Fin de vie : Appliquer la loi !
Avant d’envisager la mise en place d’une convention citoyenne, il serait préférable de renforcer le cadre juridique existant, en formant les soignants et en informant les patients, estime le juriste Laurent Frémont, fondateur du collectif Tenir ta main, dans une tribune au « Monde ».
Après le climat, c’est au tour de la fin de vie de faire l’objet d’une convention citoyenne. On laissera chacun juger de la pertinence d’un tel calendrier, alors que nos concitoyens sont confrontés à des angoisses autrement plus concrètes que cette éternelle question de société. Mais on s’interrogera davantage sur l’opportunité d’une nouvelle loi sur la fin de vie, six ans à peine après le vote de la loi Claeys-Leonetti.
1999, 2002, 2010, 2016… Au cours des dernières décennies, le cadre juridique de la fin de vie a fait l’objet de nombreuses évolutions législatives, bien davantage que dans d’autres domaines moins sensibles du droit médico-social. La perspective de nouveaux changements législatifs laisse pour le moins dubitatif. Elle interroge le juriste comme le citoyen éclairé quant au respect de l’exigence de sécurité juridique, consistant à « savoir et prévoir » le droit, selon la formule du professeur Bernard Pacteau. On analysera la teneur de cet impératif sous l’angle de l’appropriation, de la stabilité et de l’effectivité de la norme.
Se pose d’abord la question essentielle de l’appropriation de la norme, par les patients comme par les soignants. Par les patients d’abord. La loi Claeys-Leonetti leur offre de nouveaux droits, en revalorisant les directives anticipées et en renforçant le rôle de la personne de confiance. Peut-on estimer que ses objectifs sont atteints, quand seulement 48 % des Français connaissent les directives anticipées (Centre national des soins palliatifs et de la fin de vie, 2021) ?

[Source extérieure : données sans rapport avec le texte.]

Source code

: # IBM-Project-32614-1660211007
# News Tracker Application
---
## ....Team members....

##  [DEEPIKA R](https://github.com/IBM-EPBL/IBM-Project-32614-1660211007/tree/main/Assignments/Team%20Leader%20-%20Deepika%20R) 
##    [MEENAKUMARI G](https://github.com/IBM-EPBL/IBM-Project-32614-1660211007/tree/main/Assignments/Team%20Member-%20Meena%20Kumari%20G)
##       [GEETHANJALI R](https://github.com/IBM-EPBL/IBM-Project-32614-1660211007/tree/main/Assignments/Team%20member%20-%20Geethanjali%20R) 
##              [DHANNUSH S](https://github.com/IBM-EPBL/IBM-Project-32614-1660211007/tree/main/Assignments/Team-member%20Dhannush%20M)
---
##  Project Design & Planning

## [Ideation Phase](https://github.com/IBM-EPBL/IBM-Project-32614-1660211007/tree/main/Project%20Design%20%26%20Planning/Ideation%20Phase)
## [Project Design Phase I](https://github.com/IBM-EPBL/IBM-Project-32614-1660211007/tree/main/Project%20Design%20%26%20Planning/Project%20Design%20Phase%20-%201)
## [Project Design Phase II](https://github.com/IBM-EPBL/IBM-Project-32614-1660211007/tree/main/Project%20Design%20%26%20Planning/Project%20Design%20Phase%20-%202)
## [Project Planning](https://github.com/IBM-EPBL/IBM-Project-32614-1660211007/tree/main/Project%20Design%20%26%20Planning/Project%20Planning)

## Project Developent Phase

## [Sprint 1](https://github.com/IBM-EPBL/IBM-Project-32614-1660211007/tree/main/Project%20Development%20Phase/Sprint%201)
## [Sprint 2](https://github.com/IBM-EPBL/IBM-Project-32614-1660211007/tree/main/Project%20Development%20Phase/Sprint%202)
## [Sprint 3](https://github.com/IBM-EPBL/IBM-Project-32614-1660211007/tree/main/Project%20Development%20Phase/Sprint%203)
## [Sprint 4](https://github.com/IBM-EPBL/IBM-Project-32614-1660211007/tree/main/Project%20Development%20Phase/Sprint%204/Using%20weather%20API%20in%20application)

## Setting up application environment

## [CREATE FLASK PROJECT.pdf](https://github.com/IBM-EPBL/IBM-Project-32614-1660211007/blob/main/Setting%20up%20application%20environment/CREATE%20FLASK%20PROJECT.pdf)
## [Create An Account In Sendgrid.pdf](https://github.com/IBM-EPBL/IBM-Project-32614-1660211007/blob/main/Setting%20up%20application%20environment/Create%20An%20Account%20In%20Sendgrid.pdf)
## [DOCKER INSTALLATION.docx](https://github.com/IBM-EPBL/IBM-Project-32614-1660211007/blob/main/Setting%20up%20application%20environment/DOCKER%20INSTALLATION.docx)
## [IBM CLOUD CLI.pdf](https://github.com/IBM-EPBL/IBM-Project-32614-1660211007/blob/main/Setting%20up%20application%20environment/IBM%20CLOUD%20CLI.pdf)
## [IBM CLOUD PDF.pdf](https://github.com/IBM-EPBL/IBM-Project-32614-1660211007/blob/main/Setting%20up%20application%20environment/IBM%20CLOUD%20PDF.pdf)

Par les soignants ensuite. Alors que la loi introduit le droit à une sédation profonde et continue jusqu’au décès, les spécialistes reconnaissent que des études complémentaires seraient nécessaires pour mieux appréhender l’appropriation de cette pratique par les équipes (Bretonnière et Fournier, Journal of Pain and Symptom Management, 2021). 91 % des Français affirment que leur médecin traitant ne les a pas informés sur leurs droits et sur les dispositifs existants. S’interroge-t-on enfin sur la persistance de l’obstination déraisonnable – pourtant interdite depuis 2005 – et ses effets, sur les patients comme sur les proches ? Certaines pratiques d’acharnement méritent d’être mieux recensées et combattues afin d’y mettre un terme définitif.